Chronique Internet

Chrome accusé d’être monochrome

d'Lëtzebuerger Land vom 20.07.2018

Pour un navigateur dont le symbole est un éventail de couleurs, c’est un comble : Chrome, le navigateur de Google, est accusé par la Commission européenne d’être éminemment monochrome. La Commission a ouvert un nouveau front contre Google cette semaine en lui infligeant une amende de 4,34 milliards d’euros pour avoir imposé de manière abusive son moteur de recherche et son navigateur dans le système d’exploitation pour mobiles Android. Google, qui a 90 jours pour se conformer à la décision de la Commission, a immédiatement fait savoir qu’il faisait appel – un appel qui, sauf surprise, ne sera pas suspensif.

Google est un habitué des enquêtes pour abus de position dominante de la Commission et a déjà écopé d’amendes salées à plusieurs reprises pour des pratiques jugées monopolistes, la dernière fois en juillet 2017, d’un montant de 2,4 milliards d’euros, pour avoir privilégié ses propres services de shopping en ligne au détriment de ses concurrents.
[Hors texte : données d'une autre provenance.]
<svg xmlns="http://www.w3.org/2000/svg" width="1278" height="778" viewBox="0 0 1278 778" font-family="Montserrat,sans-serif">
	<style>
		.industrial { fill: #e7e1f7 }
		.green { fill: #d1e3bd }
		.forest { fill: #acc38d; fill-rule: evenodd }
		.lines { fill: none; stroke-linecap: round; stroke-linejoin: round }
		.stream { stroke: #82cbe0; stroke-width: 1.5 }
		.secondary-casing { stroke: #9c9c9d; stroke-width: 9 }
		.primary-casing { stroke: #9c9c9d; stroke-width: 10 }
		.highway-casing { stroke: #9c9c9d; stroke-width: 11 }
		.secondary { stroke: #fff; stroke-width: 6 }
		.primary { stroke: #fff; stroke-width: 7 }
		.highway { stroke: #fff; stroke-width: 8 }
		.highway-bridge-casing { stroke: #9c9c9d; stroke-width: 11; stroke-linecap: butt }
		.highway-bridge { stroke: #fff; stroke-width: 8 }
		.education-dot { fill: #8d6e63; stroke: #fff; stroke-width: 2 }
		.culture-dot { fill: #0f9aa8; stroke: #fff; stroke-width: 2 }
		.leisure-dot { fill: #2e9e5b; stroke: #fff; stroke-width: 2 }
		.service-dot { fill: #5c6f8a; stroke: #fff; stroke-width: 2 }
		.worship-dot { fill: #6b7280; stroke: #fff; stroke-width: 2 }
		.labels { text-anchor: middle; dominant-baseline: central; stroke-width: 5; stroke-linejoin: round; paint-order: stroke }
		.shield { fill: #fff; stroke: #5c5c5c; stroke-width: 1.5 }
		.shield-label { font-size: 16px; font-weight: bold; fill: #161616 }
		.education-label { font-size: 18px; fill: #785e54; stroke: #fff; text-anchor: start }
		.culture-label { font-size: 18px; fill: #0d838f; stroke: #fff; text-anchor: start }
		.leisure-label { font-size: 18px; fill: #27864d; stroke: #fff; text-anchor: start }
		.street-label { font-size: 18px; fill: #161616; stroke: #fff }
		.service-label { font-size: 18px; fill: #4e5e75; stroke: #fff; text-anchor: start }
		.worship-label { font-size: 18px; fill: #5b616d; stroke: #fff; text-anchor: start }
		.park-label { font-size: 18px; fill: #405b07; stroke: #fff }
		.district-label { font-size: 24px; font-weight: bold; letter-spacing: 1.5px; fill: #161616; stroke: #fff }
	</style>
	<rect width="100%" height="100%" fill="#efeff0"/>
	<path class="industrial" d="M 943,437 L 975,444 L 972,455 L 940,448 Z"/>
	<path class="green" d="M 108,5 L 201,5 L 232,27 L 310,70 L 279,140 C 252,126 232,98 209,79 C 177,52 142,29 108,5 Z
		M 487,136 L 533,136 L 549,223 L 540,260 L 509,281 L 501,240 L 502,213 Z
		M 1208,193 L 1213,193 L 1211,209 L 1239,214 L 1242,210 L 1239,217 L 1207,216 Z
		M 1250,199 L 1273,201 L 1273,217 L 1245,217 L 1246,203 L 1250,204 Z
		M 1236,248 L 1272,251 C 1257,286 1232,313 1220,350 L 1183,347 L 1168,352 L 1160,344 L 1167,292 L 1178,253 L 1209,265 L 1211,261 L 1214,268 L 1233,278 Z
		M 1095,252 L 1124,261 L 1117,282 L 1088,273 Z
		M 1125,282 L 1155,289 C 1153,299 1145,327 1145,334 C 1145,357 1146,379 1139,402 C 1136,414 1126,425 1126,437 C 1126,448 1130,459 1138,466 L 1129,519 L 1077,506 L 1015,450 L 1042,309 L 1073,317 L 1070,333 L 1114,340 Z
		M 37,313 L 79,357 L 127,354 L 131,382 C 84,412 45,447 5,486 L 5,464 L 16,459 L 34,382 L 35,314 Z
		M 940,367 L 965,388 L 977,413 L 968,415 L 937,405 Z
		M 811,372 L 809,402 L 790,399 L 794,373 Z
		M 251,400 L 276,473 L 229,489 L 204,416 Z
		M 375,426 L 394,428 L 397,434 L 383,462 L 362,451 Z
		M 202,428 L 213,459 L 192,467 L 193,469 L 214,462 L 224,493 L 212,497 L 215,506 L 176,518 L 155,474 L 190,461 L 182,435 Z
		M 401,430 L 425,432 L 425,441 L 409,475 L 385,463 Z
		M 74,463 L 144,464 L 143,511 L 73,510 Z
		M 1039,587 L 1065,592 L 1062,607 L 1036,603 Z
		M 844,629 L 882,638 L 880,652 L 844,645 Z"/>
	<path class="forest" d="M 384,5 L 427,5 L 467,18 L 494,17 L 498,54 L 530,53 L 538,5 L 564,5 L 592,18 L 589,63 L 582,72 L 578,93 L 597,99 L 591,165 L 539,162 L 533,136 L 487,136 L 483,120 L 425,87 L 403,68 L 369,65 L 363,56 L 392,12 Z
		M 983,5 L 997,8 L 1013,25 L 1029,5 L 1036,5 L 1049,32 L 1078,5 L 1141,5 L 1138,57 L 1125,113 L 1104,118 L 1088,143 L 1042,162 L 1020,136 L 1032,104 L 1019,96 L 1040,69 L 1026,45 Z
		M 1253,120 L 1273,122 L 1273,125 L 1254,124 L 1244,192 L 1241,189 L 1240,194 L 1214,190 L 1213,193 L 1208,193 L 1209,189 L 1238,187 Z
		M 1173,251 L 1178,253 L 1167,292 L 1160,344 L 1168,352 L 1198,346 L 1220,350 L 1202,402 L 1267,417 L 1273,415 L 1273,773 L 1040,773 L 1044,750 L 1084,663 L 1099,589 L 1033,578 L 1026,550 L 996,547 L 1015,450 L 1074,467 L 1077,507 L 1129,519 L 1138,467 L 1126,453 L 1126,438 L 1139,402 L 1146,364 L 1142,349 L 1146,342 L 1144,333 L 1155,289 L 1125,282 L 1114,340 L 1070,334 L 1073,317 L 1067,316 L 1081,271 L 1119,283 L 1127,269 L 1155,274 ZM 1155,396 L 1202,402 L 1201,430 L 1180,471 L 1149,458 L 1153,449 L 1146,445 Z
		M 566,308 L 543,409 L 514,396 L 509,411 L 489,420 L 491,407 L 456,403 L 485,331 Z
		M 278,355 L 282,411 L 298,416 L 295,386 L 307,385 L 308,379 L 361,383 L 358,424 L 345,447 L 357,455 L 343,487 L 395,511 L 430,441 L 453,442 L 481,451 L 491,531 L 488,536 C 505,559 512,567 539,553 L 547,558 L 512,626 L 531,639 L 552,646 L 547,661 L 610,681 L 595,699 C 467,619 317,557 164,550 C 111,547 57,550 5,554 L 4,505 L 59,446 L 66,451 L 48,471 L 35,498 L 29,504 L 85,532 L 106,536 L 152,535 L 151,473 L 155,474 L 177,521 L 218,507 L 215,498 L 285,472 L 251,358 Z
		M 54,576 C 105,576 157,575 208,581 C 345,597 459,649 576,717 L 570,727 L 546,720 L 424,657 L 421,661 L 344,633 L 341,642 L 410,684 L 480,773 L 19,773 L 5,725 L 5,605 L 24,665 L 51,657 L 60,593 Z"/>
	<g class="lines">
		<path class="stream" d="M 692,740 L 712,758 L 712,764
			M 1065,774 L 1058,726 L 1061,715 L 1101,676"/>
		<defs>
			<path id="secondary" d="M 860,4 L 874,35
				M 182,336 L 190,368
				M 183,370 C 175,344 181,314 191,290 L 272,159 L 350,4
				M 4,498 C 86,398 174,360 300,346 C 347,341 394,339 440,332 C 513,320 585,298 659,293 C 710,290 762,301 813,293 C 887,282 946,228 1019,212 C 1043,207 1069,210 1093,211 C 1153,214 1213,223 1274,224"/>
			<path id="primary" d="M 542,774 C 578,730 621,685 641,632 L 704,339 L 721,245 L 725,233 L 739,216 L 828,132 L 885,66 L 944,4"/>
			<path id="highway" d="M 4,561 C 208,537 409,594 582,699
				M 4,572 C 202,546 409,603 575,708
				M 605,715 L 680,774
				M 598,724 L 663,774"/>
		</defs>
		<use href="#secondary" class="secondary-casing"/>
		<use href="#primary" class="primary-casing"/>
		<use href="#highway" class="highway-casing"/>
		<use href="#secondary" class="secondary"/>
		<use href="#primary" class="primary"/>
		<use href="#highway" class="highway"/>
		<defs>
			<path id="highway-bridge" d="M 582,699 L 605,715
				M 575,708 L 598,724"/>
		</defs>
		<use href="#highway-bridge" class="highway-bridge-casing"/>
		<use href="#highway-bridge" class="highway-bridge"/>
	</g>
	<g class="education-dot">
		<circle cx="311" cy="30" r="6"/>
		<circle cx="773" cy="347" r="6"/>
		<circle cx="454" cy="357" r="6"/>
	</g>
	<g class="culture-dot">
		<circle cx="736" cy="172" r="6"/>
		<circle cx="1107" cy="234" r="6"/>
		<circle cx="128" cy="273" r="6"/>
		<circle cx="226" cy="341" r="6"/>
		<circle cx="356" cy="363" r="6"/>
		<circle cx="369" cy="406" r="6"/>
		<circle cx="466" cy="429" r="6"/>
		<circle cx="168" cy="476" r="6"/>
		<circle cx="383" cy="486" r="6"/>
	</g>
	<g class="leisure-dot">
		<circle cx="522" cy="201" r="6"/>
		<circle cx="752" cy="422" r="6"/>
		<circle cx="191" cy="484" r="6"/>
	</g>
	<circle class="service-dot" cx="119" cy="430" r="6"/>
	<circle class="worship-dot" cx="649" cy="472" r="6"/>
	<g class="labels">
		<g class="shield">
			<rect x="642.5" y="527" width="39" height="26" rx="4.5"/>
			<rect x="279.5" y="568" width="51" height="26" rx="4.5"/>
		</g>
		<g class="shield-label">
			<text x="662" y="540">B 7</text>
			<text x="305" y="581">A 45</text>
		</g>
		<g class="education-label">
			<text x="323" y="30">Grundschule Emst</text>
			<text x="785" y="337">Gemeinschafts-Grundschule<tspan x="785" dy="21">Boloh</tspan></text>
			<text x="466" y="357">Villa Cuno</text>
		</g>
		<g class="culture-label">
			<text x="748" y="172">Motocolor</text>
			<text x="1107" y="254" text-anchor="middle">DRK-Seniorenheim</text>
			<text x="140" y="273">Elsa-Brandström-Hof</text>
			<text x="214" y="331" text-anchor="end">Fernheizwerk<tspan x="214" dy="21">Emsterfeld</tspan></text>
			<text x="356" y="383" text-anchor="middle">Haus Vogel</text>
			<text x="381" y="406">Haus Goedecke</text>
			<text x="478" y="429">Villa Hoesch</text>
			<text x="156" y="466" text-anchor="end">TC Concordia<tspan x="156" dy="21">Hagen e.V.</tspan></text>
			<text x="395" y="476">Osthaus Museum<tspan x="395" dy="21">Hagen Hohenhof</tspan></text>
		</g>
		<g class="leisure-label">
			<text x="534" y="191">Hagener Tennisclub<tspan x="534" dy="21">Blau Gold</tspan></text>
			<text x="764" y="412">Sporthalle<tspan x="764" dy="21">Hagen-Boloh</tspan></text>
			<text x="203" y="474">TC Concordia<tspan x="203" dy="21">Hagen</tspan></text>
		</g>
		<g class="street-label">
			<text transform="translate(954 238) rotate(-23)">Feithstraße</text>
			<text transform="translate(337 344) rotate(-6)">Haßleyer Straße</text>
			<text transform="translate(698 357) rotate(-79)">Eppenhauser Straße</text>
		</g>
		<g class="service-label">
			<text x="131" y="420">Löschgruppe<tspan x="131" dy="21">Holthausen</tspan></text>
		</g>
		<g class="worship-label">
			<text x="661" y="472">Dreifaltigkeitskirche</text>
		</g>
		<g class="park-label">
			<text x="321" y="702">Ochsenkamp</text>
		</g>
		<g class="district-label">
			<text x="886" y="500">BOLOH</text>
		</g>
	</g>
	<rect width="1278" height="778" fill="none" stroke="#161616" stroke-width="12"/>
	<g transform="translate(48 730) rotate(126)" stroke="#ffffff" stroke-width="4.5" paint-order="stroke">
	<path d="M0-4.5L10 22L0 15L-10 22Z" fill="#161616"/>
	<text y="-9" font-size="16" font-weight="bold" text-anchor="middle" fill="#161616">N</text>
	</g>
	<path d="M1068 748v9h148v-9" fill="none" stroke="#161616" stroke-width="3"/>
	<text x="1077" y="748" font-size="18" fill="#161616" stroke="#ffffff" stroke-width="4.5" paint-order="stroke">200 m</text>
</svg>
Mais l’amende de cette semaine est un record à tous points de vue.

Détaillant les accusations de la Commission lors d’une conférence de presse, la commissaire Margrethe Verstager a précisé que les pratiques « illégales » reprochées à Google avaient permis au groupe américain d’asseoir sa domination en matière de publicité mobile en ligne, dont Google contrôle environ un tiers au plan mondial.

Elle a énuméré trois façons dont la firme de Mountain View met en avant Chrome et son moteur de recherche depuis 2011 : en contraignant les fabricants de mobiles à préinstaller Chrome, sous peine de ne pas avoir accès à Play Store, la boutique d’apps de l’écosystème Android ; en payant des fabricants importants pour ne préinstaller que Chrome sur leurs appareils (une pratique qui a cessé en 2014) ; et enfin en s’opposant à ce que des fabricants disposés à préinstaller des applications Google vendent des appareils des versions alternatives d’Android non approuvées par Google. « Google a utilisé Android pour asseoir la domination de son moteur de recherche », a résumé Margrethe Verstager, y voyant un obstacle inadmissible imposé par Google à ses concurrents et de nature à étouffer l’innovation.

Google peut faire valoir que rien n’empêche ni le choix d’un moteur de recherche alternatif dans Chrome ni l’installation d’autres navigateurs. Mais la grande majorité des consommateurs sont connus pour leur inertie à cet égard et leur tendance à se contenter des outils préinstallés sur leurs appareils. Il faut reconnaître que ces pratiques sont efficaces : Google contrôle un tiers de la publicité mondiale sur mobiles, un marché que la firme spécialisée eMarketer chiffre à quarante milliards de dollars en-dehors des États-Unis.

Même si la Commission a toutes les raisons du monde de vouloir contraindre Google à cesser de se comporter en habile monopoliste, nous avons, nous les consommateurs avides de smartphones et de services en ligne, tout autant de raisons de remettre en cause notre comportement de moutons de Panurge à la lumière de cette décision de la Commission. Celle-ci nous met devant nos contradictions : nous voulons choisir, mais par paresse, nous ne prenons la peine ni d’installer ni d’utiliser Firefox, Opera ou d’autres navigateurs. Et à supposer que nous appréciions vraiment Chrome, dont il faut reconnaître qu’il est rapide et efficace (au prix, il est vrai, d’une gourmandise excessive en matière de puissance de calcul), rares sont ceux d’entre nous qui faisons l’effort de tester ou d’adopter d’autres moteurs de recherche, alors que cela est facile à faire dans les réglages du navigateur.

Nous avons beau jeu de nous plaindre de la domination d’un moteur de recherche américain si nous n’utilisons pas les outils à notre libre disposition pour accéder à ses concurrents. C’est d’autant plus vrai que, malgré l’importance de l’amende, la bourse a réagi avec sérénité à l’annonce de la Commission, jugeant sans doute que celle-ci aurait du mal à prouver que Google a des pratiques considérablement plus monopolistes que ses concurrents Apple ou Amazon.